Festival-Kurator Detlef Diederichsen über die Dominanz des Westens im Pop und den didaktischen Anspruch der Berliner 'Wassermusik'.

Berlin (aba) - Andere Klänge aus anderen Sphären, aber immer Pop. Das Wassermusik-Festival im Berliner Haus der Kulturen der Welt will mit einem ausgewählten Programm aus Musik und Filmen seinem Publikum Künstler aus eher abgelegenen Weltgegenden näher bringen.

Für die diesjährige siebte Ausgabe des Festivals hat Kurator Detlef Diederichsen den Schwerpunkt auf die Pazifikregion gelegt und die unterschiedlichsten Künstler zusammengebracht, um nicht nur zu unterhalten, sondern auch klarzumachen: Popkultur wird nicht nur in Amerika und Europa gemacht, sondern ist ein weltweites Phänomen.

Diederichsen gründete in den 80ern in Hamburg die Band Die Zimmermänner, war später als Musikjournalist tätig und stellt in einer wöchentlichen Radiosendung Musik von allen Kontinenten vor. Im Restaurant des Haus der Kulturen der Welt, für das er seit 2006 verschiedenste Festivals und Ausstellungen auf die Beine stellt, sprach laut.de mit ihm über das aktuelle Programm und den Pazifik als 'globales Machtzentrum'.

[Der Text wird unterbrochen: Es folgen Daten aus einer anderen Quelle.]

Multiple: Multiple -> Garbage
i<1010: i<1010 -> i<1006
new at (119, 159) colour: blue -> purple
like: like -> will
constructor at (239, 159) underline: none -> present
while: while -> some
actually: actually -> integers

Herr Diederichsen, Sie haben dem Programmheft ein Zitat von Barack Obama vorangestellt, in dem der Präsident der USA unter dem Schlagwort des Pazifikraumes als neuem 'globalen Machtzentrum' vor einiger Zeit eine neue Geopolitik für diese Weltregion ausgerufen hat. Bekommt solch ein Pop-Festival damit nicht eine politische Bedeutung übergestülpt, die vielleicht gar nicht gewollt ist?

D: Das ist nur halb ernst zu nehmen. Das Festival ist in erster Linie ein Sommer-Open-Air, bei dem wir grandiose Tage und Abende auf der Dachterrasse erleben wollen und die Leute hoffentlich tolle musikalische Erlebnisse haben werden und Entdeckungen machen. Wir wollen nicht allzu didaktisch werden. Das Obama-Zitat ist ein guter Aufhänger gewesen, damit es eine Klammer hat – auch um Beliebigkeit zu vermeiden. Dennoch ist ein kleines Zusatzangebot implementiert. Du kannst einfach nur ein Bierchen auf der Dachterrasse trinken und es dir wohl ergehen lassen. Aber derjenige, der fragt, wo bestimmte Dinge herkommen und wie sie einzuschätzen sind, dem bieten wir die Möglichkeit Überbau mitzunehmen. Sei es im Filmprogramm oder sei es, wenn am Wochenende darauf etwas ähnliches gespielt wird.

So etwas voranzustellen, ist doch auch eine Art Kniff, um die Relevanz dieses Kulturraumes für das Publikum herzustellen? Nach dem Motto: Wenn Barack Obama das sagt, dann müsst ihr jetzt aber mal herkommen und das auch kennenlernen.

D: Ja. Der Kniff ist eher so zu sehen: Wir definieren einen Raum, der kulturhistorisch gesehen keiner ist. Zu diesem Raum gehört ja auch die US-Pazifikküste, deren Kultur allerdings bestens repräsentiert und in Europa, in Berlin wohlbekannt ist. Musiker und Filme aus Los Angeles? Da muss ich niemanden mehr etwas Neues, Tolles, Unentdecktes vorstellen. Das stelle ich in einen Zusammenhang mit Sachen aus Thailand, Peru und Australien. Dadurch bekommt man vielleicht eine komplett neue Wahrnehmung, weil zusammengebracht wird, was sonst nicht zusammengebracht wird. Das alteingesessene Weltmusikpublikum wundert sich ja genauso, dass wir jemanden wie Robert Forster hier haben, der wiederum jenseits ihrer Wahrnehmung liegt. Die freuen sich über die lateinamerikanischen und asiatischen Bands, aber Gitarrenpop ist ihnen zu britisch. Das kann man dann unter dieser geopolitischen Klammer gut zusammenbringen.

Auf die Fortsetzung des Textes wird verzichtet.